Greek and Latin Passion Explored in NY

NEW YORK – Singer Lina Orfanos and composer Dimitris Maramis gave musical expression to the truth that the Mediterranean Sea may be the world’s greatest cultural incubator during the concert titled AY AMOR in the Metropolitan Room on December 28.

The vessels on the musical journey included love poems by Federico García Lorca, Pablo Neruda, Rubén Darío and C. P. Cavafy sung in Spanish, Greek, and English as set to brand new music by Maramis.

The music and the poetry inspired passionate moments by the singer and the instrumentalists alike, who were, as always, graciously introduced by Orfanos and included Sophia Anastasia on flute, Megan Gould on violin and Nicholas Tzavaras on Cello.

The combination of intellectual depth and passion common to many of the poems was illustrated by Orfanos’ third song, sung in

Spanish, of Lorca’s “Casida de la Rosa.”

The rose
was not intent on the dawn:
almost eternal on its stem,
it was intent on something else.
The rose
was not after knowledge or shadows:
the confines of flesh and dreams,
it was after something else.
The rose
was not intent on the rose.
Unmoving, against the sky,
it was intent on something else.

(Translation by Paul Archer.)

The evening’s highlight was the world premiere of Maramis’ setting of Constantine Cavafy’s poem Ithaca. Orfanos’ expressive soprano voice was matched by the haunting Arabic strains of Sophia Anastasia’s flute.

Orfanos was both excited and felt privileged to sing it, telling the audience, “The first time you do a song is awesome.”

The poem, whose essence is a paean to humble origins that launch us on a rich life journey, concludes:

“Ithaka gave you the marvelous journey.
Without her you would not have set out.
She has nothing left to give you now.
And if you find her poor, Ithaka won’t have fooled you.
Wise as you will have become, so full of experience,
you will have understood by then what these Ithakas mean.”

(Translated by Edmund Keeley/Philip Sherrard.)
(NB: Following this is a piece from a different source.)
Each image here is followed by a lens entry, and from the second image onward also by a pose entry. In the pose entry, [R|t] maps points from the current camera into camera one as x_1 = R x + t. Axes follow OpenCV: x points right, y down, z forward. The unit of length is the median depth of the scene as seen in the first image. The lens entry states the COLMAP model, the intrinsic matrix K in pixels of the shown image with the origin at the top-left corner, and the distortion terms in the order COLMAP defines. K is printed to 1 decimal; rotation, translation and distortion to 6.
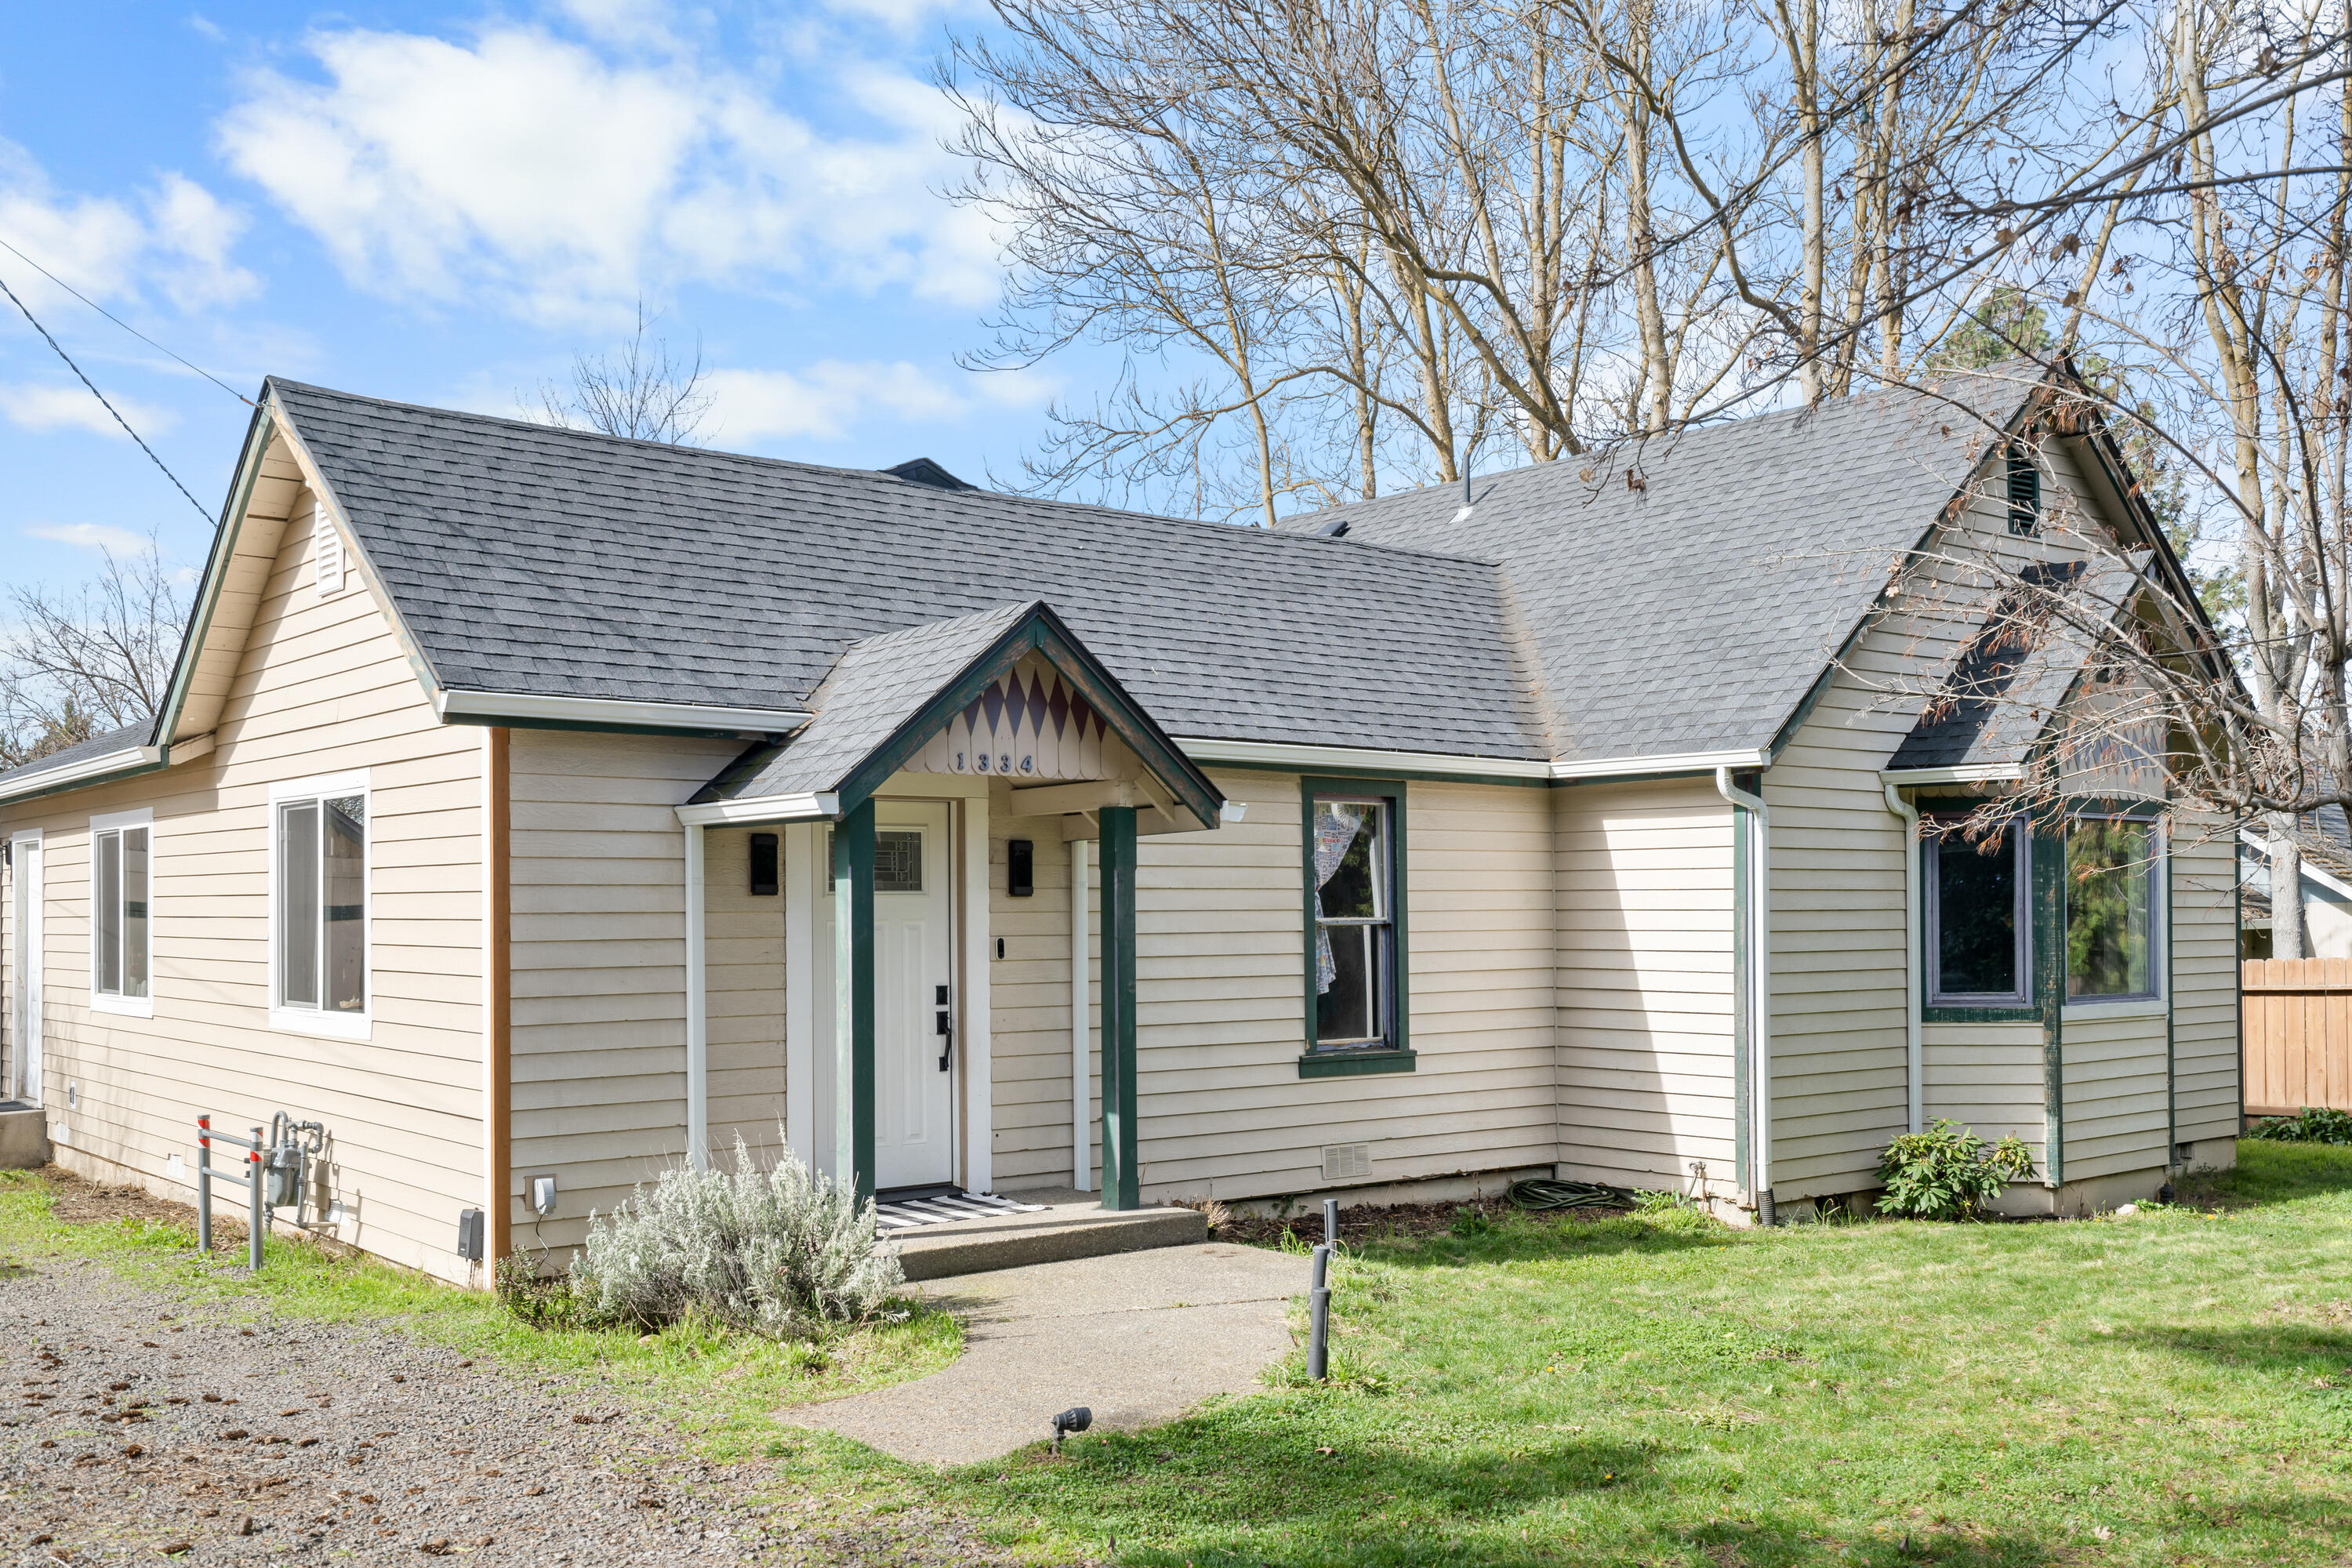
lens RADIAL K [[2126.6, 0, 1175.0], [0, 2126.6, 900.5], [0, 0, 1]] dist [0.010593, -0.017963]
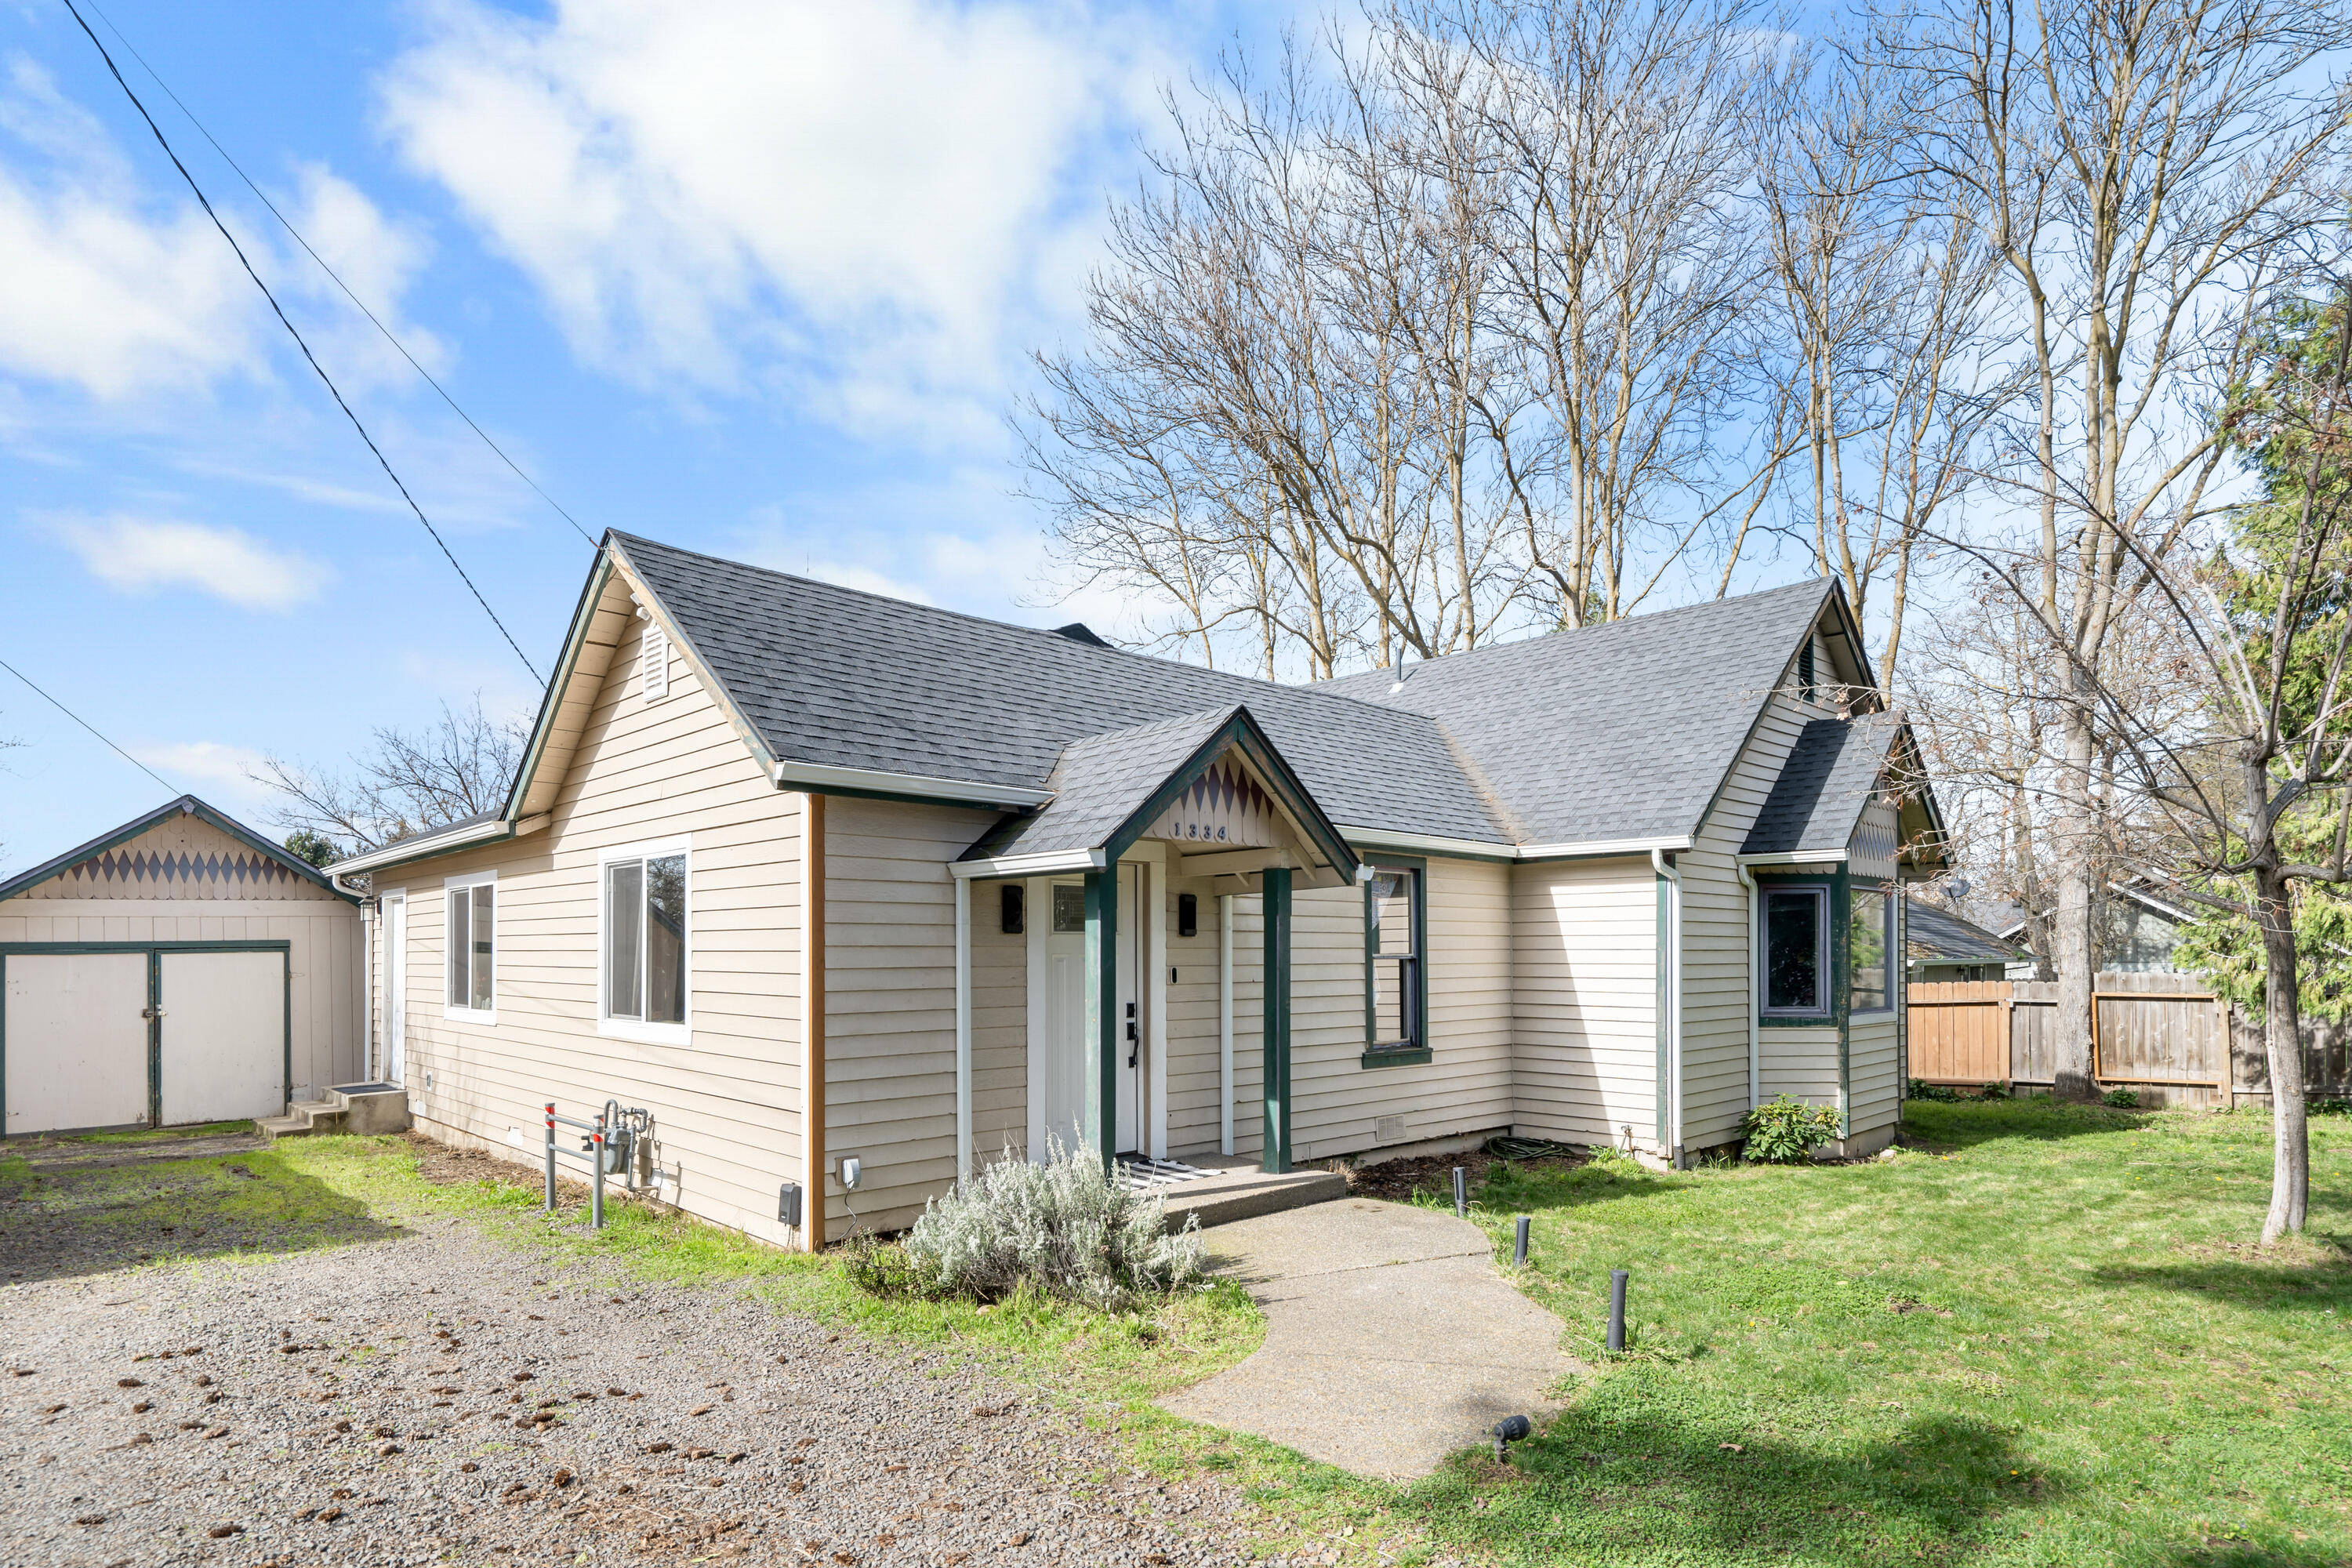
lens RADIAL K [[1227.1, 0, 1178.9], [0, 1227.1, 946.3], [0, 0, 1]] dist [0.001121, 0.000868]
pose [[0.996160, 0.004023, 0.087462, -0.145408], [-0.003846, 0.999990, -0.002186, 0.006020], [-0.087470, 0.001841, 0.996165, 0.231494]]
Passions old and new turned up in the delightful banter and commentary to which Orfanos’ fans look forward. The songs evoked memories of boyfriends past, but the artist transformed the pain into humorous riffs and poignant music.
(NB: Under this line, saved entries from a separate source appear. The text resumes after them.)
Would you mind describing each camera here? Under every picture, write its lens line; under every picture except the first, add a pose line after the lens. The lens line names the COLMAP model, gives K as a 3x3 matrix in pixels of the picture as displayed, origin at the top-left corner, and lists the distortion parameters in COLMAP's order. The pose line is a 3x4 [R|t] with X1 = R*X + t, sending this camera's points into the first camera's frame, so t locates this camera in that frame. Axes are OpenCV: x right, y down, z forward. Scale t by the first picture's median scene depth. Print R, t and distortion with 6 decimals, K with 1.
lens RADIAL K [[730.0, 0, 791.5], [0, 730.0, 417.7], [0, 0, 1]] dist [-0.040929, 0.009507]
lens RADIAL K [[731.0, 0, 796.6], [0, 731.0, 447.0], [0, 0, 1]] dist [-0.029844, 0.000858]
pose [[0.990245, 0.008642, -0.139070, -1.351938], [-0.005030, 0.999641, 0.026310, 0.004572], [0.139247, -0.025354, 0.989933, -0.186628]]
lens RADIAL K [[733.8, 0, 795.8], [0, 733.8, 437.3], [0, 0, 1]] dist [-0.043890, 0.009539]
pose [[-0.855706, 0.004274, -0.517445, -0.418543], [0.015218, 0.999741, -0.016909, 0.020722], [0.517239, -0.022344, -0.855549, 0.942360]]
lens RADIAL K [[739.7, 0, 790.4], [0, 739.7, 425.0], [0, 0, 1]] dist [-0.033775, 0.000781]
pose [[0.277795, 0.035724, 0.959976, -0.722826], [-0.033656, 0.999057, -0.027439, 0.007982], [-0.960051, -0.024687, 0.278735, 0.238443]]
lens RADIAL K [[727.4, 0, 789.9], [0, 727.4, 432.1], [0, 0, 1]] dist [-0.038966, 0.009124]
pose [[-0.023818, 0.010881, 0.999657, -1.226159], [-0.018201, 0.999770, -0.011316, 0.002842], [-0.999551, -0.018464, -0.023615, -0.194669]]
El Amour by Pablo Neruda, which includes the line “I love you without knowing how, or when, or from where…” is one of 100 love poems for his wife Matilda – his third wife as Orfanos informed the guests. who laughed heartily.”

She explained that the poem “Amo, Amas – I Love, You Love ” by the Nicaraguan poet Ruben Dario “is about universal harmony combined with burning desire,” and quipped: “That’s a nice trick,” as she referred to her Nicaraguan boyfriend.

Maramis followed with a dazzling improvisation that alternated playful and dramatic moments leading to a spectacular climax. Throughout the night he thrilled the audience with furious passages on the Yamaha.

Orfanos spoke of her appreciation for Lorca, whom she called “an amazing poet who thirsted for a deep song that goes to the soul things,” before singing his “La Noche – The Night,” which begins “A full moon, the night above the two of us/I began to cry and you were laughing.”

The Metropolitan Room dark and moody with black ceilings and walls, was the perfect setting for the songs. The acoustics and the sound engineering were excellent.

A CD is now available containing of much of the music that was performed.